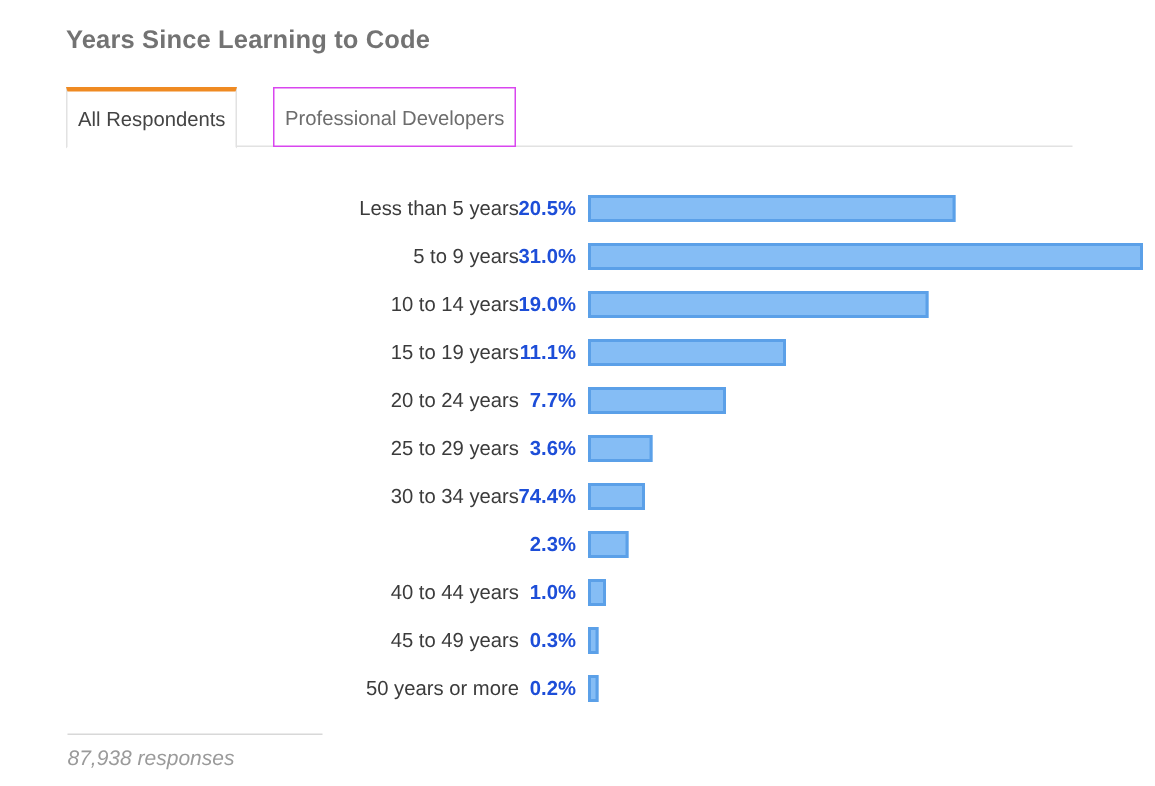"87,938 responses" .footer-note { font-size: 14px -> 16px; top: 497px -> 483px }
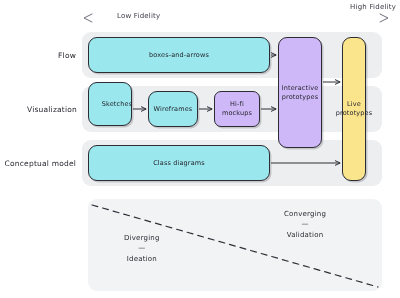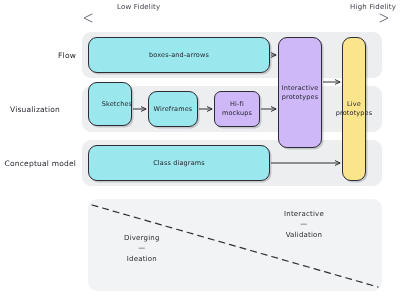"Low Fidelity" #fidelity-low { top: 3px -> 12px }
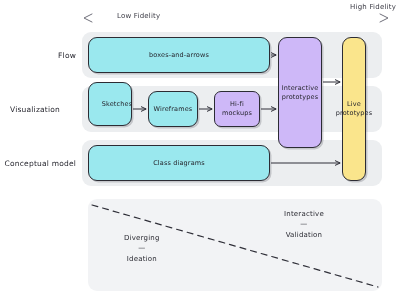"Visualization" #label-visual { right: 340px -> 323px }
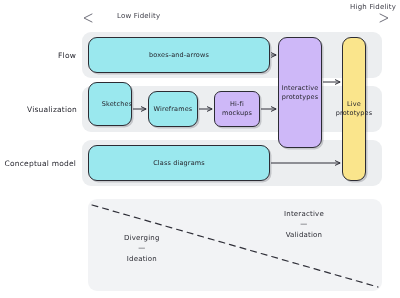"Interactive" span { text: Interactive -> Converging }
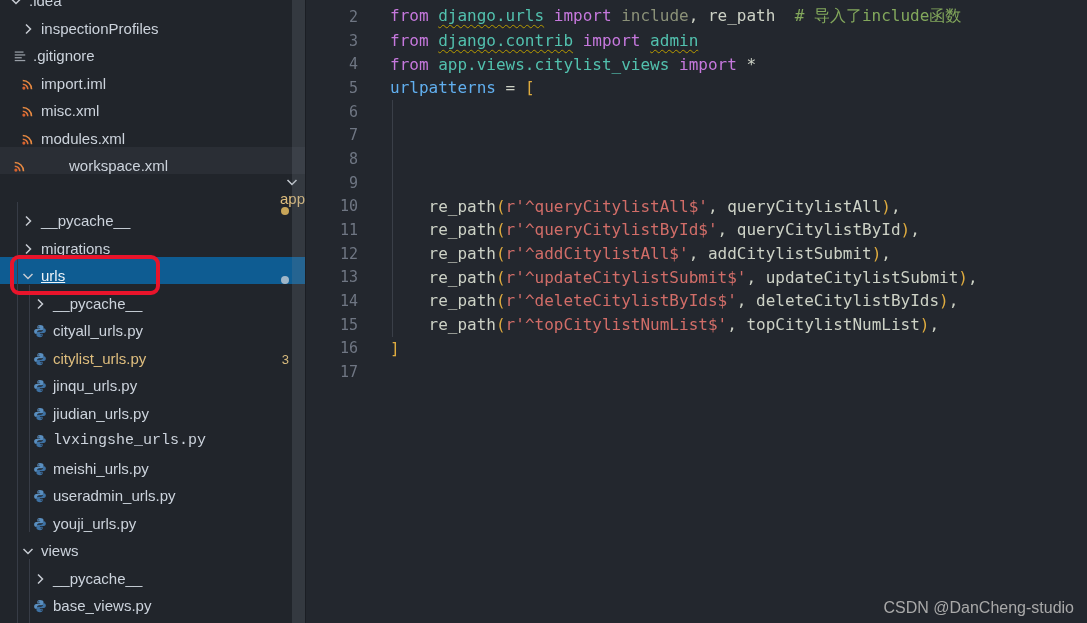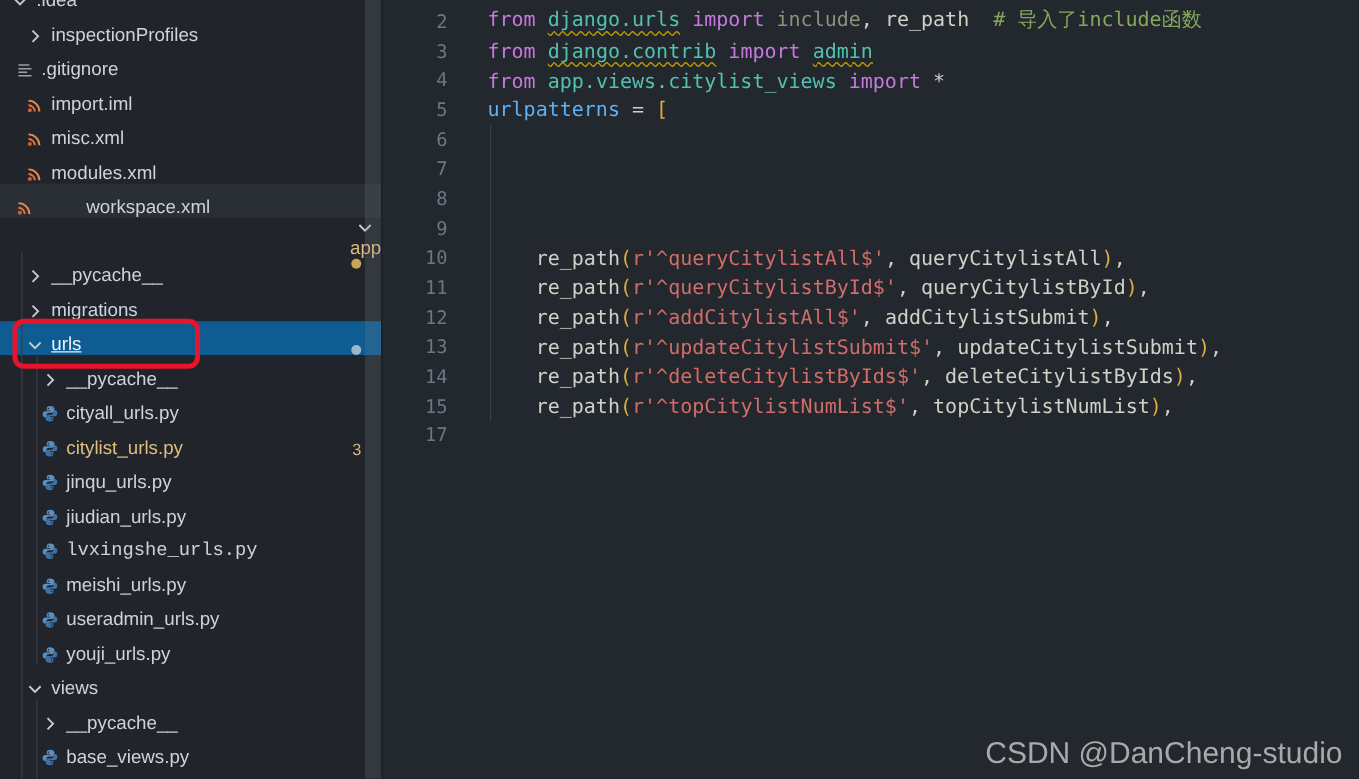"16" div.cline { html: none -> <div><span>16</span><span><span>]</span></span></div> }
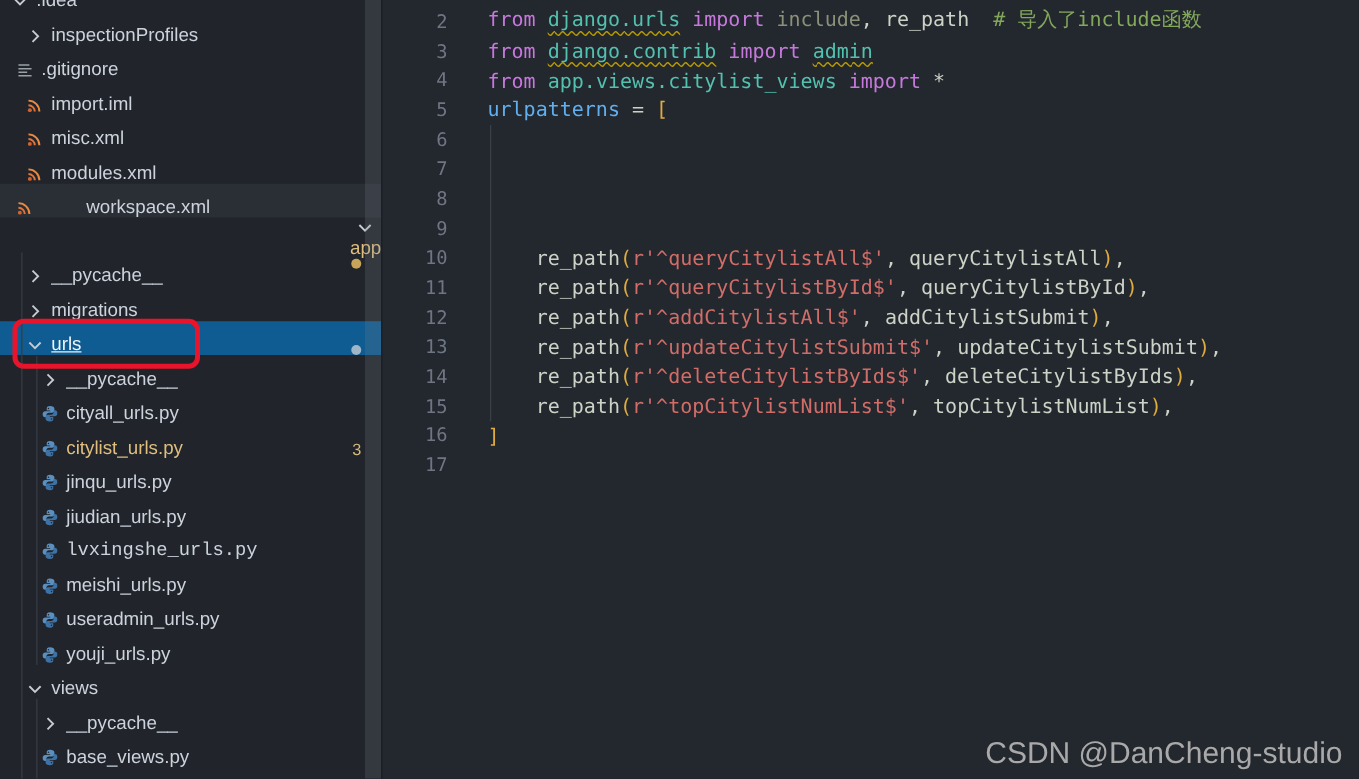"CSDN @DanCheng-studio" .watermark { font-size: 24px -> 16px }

WHAT YOU NEED TO DO ▸ A verbatim reproduction of each entry is expected, with every picture omitted.

EXPECTED ANSWER ▸
"87,938 responses" .footer-note { font-size: 14px -> 16px; top: 497px -> 483px }
"Low Fidelity" #fidelity-low { top: 3px -> 12px }
"Visualization" #label-visual { right: 340px -> 323px }
"Interactive" span { text: Interactive -> Converging }
"16" div.cline { html: none -> <div><span>16</span><span><span>]</span></span></div> }
"CSDN @DanCheng-studio" .watermark { font-size: 24px -> 16px }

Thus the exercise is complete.